Ebbene, se il sesso diventa una percezione fluida di sé, ciascuno può giocare su più campi, un uomo può dirsi donna e reclamare il diritto a un figlio. Anche attraverso la gestazione per altri”.
Anche la regista Cristina Comencini sottolinea che il testo sovrappone il concetto di ‘sesso’ con quello di ‘genere’: “’Non siamo d’accordo nell’accostare la tutela delle donne a quella degli omosessuali e transessuali, così come previsto nella legge Zan…
Il ddl Zan introdurrebbe una sovrapposizione del concetto di ‘sesso’ con quello di ‘genere’, con conseguenze contrarie all’articolo 3 della Costituzione per il quale i diritti vengono riconosciuti in base al sesso e non al genere.
La definizione di ‘genere’ contenuta nel testo crea una forma di indeterminatezza che non è ammessa dal diritto. Inoltre ‘identità di genere’ è l’espressione divenuta il programma politico di chi intende cancellare la differenza sessuale.
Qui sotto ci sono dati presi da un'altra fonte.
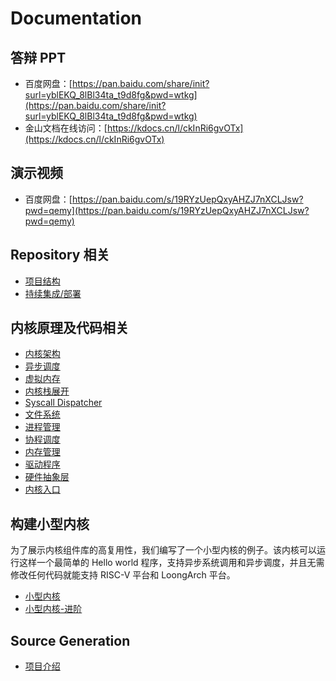 # Documentation

## 答辩 PPT

- 百度网盘：[https://pan.baidu.com/share/init?surl=yblEKQ_8lBl34ta_t9d8fg&pwd=wtkg](https://pan.baidu.com/share/init?surl=yblEKQ_8lBl34ta_t9d8fg&pwd=wtkg)
- 金山文档在线访问：[https://kdocs.cn/l/ckInRi6gvOTx](https://kdocs.cn/l/ckInRi6gvOTx)
## 演示视频

- 百度网盘：[https://pan.baidu.com/s/19RYzUepQxyAHZJ7nXCLJsw?pwd=qemy](https://pan.baidu.com/s/19RYzUepQxyAHZJ7nXCLJsw?pwd=qemy)

## Repository 相关

- [项目结构](repository/structure.md)
- [持续集成/部署](repository/continuous-integration.md)

## 内核原理及代码相关

- [内核架构](kernel/kernel-architecture.md)
- [异步调度](kernel/minimal-kernel-advance.md)
- [虚拟内存](kernel/virtual-memory.md)
- [内核栈展开](kernel/stack-unwinding.md)
- [Syscall Dispatcher](kernel/syscall-dispatcher.md)
- [文件系统](kernel/filesystem.md)
- [进程管理](kernel/process_management.md)
- [协程调度](kernel/coroutine-scheduling.md)
- [内存管理](kernel/memory-overview.md)
- [驱动程序](kernel/drivers.md)
- [硬件抽象层](kernel/hardware-abstraction-layer.md)
- [内核入口](kernel/README.md)

## 构建小型内核

为了展示内核组件库的高复用性，我们编写了一个小型内核的例子。该内核可以运行这样一个最简单的 Hello world 程序，支持异步系统调用和异步调度，并且无需修改任何代码就能支持 RISC-V 平台和 LoongArch 平台。

- [小型内核](kernel/minimal-kernel.md)
- [小型内核-进阶](kernel/minimal-kernel-advance.md)

## Source Generation
- [项目介绍](source-generation/README.md)

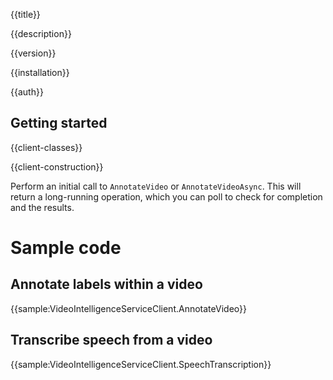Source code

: {{title}}

{{description}}

{{version}}

{{installation}}

{{auth}}

## Getting started

{{client-classes}}

{{client-construction}}

Perform an initial call to `AnnotateVideo` or `AnnotateVideoAsync`.
This will return a long-running operation, which you can poll to
check for completion and the results.

# Sample code

## Annotate labels within a video

{{sample:VideoIntelligenceServiceClient.AnnotateVideo}}

## Transcribe speech from a video

{{sample:VideoIntelligenceServiceClient.SpeechTranscription}}
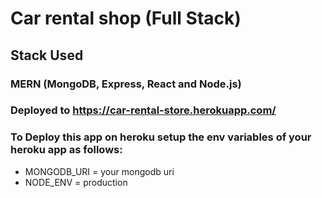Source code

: # Car rental shop (Full Stack)

## Stack Used

### MERN (MongoDB, Express, React and Node.js)

### Deployed to https://car-rental-store.herokuapp.com/

### To Deploy this app on heroku setup the env variables of your heroku app as follows:

* MONGODB_URI = your mongodb uri
* NODE_ENV = production

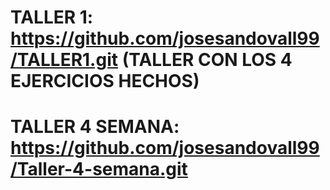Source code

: # TALLER 1: https://github.com/josesandovall99/TALLER1.git (TALLER CON LOS 4 EJERCICIOS HECHOS)
# TALLER 4 SEMANA: https://github.com/josesandovall99/Taller-4-semana.git

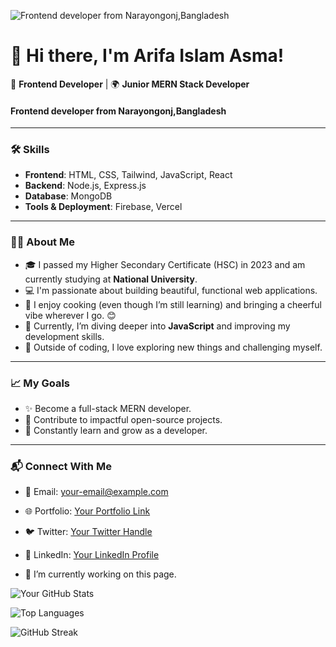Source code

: 
![ Frontend developer from Narayongonj,Bangladesh](https://i.ibb.co/f44scvK/github.jpg)
# 👋 Hi there, I'm Arifa Islam Asma!

🌟 **Frontend Developer** | 🌍 **Junior MERN Stack Developer**
####  Frontend developer from Narayongonj,Bangladesh
---

### 🛠 **Skills**
- **Frontend**: HTML, CSS, Tailwind, JavaScript, React
- **Backend**: Node.js, Express.js
- **Database**: MongoDB
- **Tools & Deployment**: Firebase, Vercel

---

### 👩‍🎓 **About Me**
- 🎓 I passed my Higher Secondary Certificate (HSC) in 2023 and am currently studying at **National University**.
- 💻 I'm passionate about building beautiful, functional web applications.
- 🍳 I enjoy cooking (even though I’m still learning) and bringing a cheerful vibe wherever I go. 😊
- 🌱 Currently, I’m diving deeper into **JavaScript** and improving my development skills.
- 🧩 Outside of coding, I love exploring new things and challenging myself.

---

### 📈 **My Goals**
- ✨ Become a full-stack MERN developer.
- 🚀 Contribute to impactful open-source projects.
- 📖 Constantly learn and grow as a developer.

---

### 📬 **Connect With Me**
- 💌 Email: [your-email@example.com](mailto:your-email@example.com)
- 🌐 Portfolio: [Your Portfolio Link](#)
- 🐦 Twitter: [Your Twitter Handle](#)
- 🔗 LinkedIn: [Your LinkedIn Profile](#)

- 🔭 I’m currently working on this page.

![Your GitHub Stats](https://github-readme-stats.vercel.app/api?username=minajarifa&show_icons=true&theme=radical)



![Top Languages](https://github-readme-stats.vercel.app/api/top-langs/?username=minajarifa&layout=compact&theme=radical)




![GitHub Streak](https://streak-stats.demolab.com?user=minajarifa&theme=radical)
E’ un articolato che mischia questioni assai diverse fra loro e introduce una confusione antropologica”.
Mentre i firmatari, che si ritrovano nell’area del centro-sinistra, dell’appello per una revisione del testo di legge hanno evidenziato che il disegno di legge è un ‘manifesto ideologico’, che “rischia di mettere in secondo piano l’obiettivo principale e di ridurre pesantemente diritti e gli interessi delle donne e la libertà di espressione.
E’ un testo che va emendato prima di essere approvato, perché una legge scritta male porta a delle interpretazioni ed applicazioni controverse che riducono i diritti e non ne consentono la piena tutela”.
Inoltre nell’appello si sottolinea la difficoltà di definire il ‘genere’ nel diritto: “La definizione di ‘genere’ contenuta nel ddl Zan, che non è accettata dagli altri Paesi, crea una forma di indeterminatezza che non è ammessa dal diritto, che invece ha il dovere di dare certezza alle relazioni giuridiche e di individuare le varie fattispecie…
Un articolato che mischia questioni assai diverse fra loro e introduce una confusione antropologica che preoccupa. Fra le conseguenze vi sono la propaganda di parte, nelle scuole, a favore della maternità surrogata e l’esclusione di ogni visione plurale nei modelli educativi”.